The award will be presented by Israeli Prime Minister Benjamin Netanyahu in May, when Bloomberg will be a private citizen.
Bloomberg, who leaves office in January, will donate the prize to a philanthropic cause to be named early next year. In the past, the mayor has heavily supported causes in Israel such as Hadassah Medical Center, where he dedicated a wing in honor of his mother, Charlotte, and Magen David Adom, the emergency medical service. He dedicated a center there in memory of his father, Willliam.
“Mayor Bloomberg’s selection as the first Genesis Prize Laureate reflects his track record of outstanding public service and his role as one of the world’s greatest philanthropists," said Yuli Edelstein, speaker of the Knesset and chair of the prize committee.
"As a visionary entrepreneur, he has transformed the way the world conducts business and created a more open and better informed world. Mayor Bloomberg has successfully advanced practical solutions to key global issues that range from education and public health to the environment and global innovation."
Edelstein also noted the mayor's support of Israel and his pride in Jewish identity.
The Genesis Prize Foundation was established in 2012 by the Genesis Philanthropy Group, a consortium of mega-wealthy philanthropist-businessmen from the former Soviet Union including Mikhail M. Fridman, Pyotr Aven and German Khan; the Office of the Prime Minister of Israel; and the Jewish Agency for Israel.
The prize, which will be given out annually, is awarded to an accomplished, internationally renowned professional from anywhere in the world who is a role model in his or her community and who can inspire the younger generation of Jews worldwide, according to the foundation’s website.
Bloomberg was chosen from more than 200 nominees world-wide because of his “track record of outstanding public service and his role as one of the world’s greatest philanthropists,” according to the prize committee, the New York Times reported Sunday.

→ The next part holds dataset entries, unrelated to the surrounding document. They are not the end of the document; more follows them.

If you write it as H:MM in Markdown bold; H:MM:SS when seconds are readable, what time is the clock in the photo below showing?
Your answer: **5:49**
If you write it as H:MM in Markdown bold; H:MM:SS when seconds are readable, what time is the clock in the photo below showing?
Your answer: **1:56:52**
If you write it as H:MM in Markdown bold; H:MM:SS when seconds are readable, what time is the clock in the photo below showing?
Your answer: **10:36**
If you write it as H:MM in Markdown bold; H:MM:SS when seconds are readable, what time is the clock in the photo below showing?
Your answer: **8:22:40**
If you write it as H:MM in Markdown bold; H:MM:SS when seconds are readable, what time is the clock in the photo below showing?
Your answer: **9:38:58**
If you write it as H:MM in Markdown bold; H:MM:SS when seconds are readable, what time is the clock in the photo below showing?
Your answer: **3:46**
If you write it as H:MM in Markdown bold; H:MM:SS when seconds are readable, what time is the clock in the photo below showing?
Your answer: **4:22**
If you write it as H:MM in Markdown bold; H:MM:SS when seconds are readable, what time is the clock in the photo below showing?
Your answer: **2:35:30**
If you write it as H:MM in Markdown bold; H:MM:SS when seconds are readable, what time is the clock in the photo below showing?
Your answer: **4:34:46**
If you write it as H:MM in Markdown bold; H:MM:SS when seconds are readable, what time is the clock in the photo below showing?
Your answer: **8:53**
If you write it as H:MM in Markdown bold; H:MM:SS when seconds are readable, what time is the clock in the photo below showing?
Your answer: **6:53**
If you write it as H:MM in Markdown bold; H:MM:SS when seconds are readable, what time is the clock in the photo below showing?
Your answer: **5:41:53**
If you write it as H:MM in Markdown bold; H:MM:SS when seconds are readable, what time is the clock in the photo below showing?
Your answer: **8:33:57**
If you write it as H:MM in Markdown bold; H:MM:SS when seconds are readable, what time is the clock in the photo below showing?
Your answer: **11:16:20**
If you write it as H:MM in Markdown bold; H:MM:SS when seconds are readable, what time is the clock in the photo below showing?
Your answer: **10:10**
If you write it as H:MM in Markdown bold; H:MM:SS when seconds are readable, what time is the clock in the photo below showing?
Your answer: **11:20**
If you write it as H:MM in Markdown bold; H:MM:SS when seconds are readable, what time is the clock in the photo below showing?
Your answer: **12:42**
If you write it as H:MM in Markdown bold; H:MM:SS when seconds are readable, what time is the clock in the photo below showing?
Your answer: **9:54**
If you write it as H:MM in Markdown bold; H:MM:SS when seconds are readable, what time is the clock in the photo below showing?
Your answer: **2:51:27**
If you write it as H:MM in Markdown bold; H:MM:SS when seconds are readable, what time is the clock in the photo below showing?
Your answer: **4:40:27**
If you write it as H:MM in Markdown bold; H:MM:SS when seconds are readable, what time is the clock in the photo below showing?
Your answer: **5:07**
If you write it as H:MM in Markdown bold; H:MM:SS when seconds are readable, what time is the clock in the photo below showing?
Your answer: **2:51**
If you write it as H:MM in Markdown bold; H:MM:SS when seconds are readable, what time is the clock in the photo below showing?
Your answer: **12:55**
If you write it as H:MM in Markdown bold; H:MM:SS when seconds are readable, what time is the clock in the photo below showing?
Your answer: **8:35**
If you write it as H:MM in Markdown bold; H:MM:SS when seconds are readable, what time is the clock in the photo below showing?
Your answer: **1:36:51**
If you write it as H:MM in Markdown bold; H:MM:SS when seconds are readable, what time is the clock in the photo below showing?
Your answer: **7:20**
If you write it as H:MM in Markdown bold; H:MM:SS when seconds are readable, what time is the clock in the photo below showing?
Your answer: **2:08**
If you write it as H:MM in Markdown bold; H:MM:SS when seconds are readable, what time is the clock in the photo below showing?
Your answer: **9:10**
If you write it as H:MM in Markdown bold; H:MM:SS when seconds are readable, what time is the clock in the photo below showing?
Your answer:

“Many years ago, my parents instilled in me Jewish values and ethics that I have carried with me throughout my life, and which have guided every aspect of my work in business, government, and philanthropy,” Bloomberg said in a statement issued Sunday, in which he said he was honored to receive the prize, according to the newspaper.
The Prize committee, chaired by Israeli Knesset Speaker Yuli Edelstein, also includes Elie Wiesel, a Nobel laureate and professor at Boston University; Meir Shamgar, justice and president emeritus of the Supreme Court of Israel; and Tova Strasberg-Cohen, retired justice of the Supreme Court of Israel.
Committee members were selected for their outstanding leadership in areas such as international affairs and journalism, human rights and justice, and business and philanthropy, as well as their unwavering support of Jewish causes, according to the foundation.
In a statement, Nobel laureate Elie Wiesel, who is on the Genesis prize committee, cited Bloomberg's commitment to health and social justice. "It is a great honor for the entire Jewish people to celebrate his achievements, his commitment to improving the world, and in particular his city: New York."